Another hint that Star Command is not a strategy game is the selection of mini-games you have to play before you can fire your weaponry.
It's simple stuff - like a rhythm-based game where you tap the screen as a spinning dot overlaps three circles - but it's still a pain when you waste a crucial opportunity to attack because you messed up on a goofy Guitar Hero reject.
Still, the ship battles can be phenomenally exciting stuff, and it's truly satisfying when you win - especially if half your crew has been vaporised, your engine is on fire, and there's a rather dangerous hull breach in the laser cannon room.
After each battle you'll receive tokens to spend on hiring new crew members or upgrading your ship. Those upgrades generally expedite processes - making weapons reload faster, engineers move quicker, and shields repair more promptly.
You'll also have to tidy up, which involves some slightly annoying micro-management. Having to methodically repair your broken ship after a closely fought battle is a nice reminder of just how close you came to being blown to smithereens, but it's also a bit of a faff.
Another downer is that many elements of the game are not made especially clear. There's no way to get more info on a specific room or character or interface element to find out what it does, for example, and there's a lot of trial and error as you sort stuff out.
But the game is still in constant flux.
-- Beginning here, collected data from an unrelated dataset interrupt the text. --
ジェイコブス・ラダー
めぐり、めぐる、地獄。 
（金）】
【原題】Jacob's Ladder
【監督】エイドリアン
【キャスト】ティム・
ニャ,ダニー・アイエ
In the few days we've had access to this preview build it has gone through numerous changes, fixes, and difficulty tweaks.
At this point, it feels like the game needs to be physically pried out of the developers's hands if it ever wants to see the light of the App Store.
Reading the original Kickstarter pitch - written in September 2011 - it seems like the game's original focus is mostly intact. But a few elements have been lost along the way.
We were promised a Civilization-style option to avoid warfare and focus on exploration, science, and diplomacy, but that's not really feasible in the final game - if you don't have a pair of guns and a crew of soldiers, you won't get far enough out to write one research paper.
And diplomacy is rarely an option. Most intergalactic meetings are about war - in one chat, my three dialogue options basically boiled down to "let's fight", "let's fight", and "let's fight".
Star Command is not a deep strategy game, and it's not a game about science or diplomacy. But what it does focus on - feisty spaceship battles, and scrappy shootouts in the medical bay - are a real joy to experience.
There's a compulsive thrill to fighting these battles - both in the predictable step-by-step process you take to defend and attack enemies, and in the chaotic upset when your last engineer is sucked out into the deep expanse of space.
Whether or not you'll be satisfied by Star Command boils down to how involved you've been in the game's long and tortuous development. It is not exactly how the 2011 pitch video suggested it would be, and promised features have been jettisoned along the way.
But take it at face value - as a game about blowing alien spaceships into tiny bits - and Star Command is an enormous and satisfying sci-fi romp.
Was it worth the wait? You'll have to wait for our review to find out.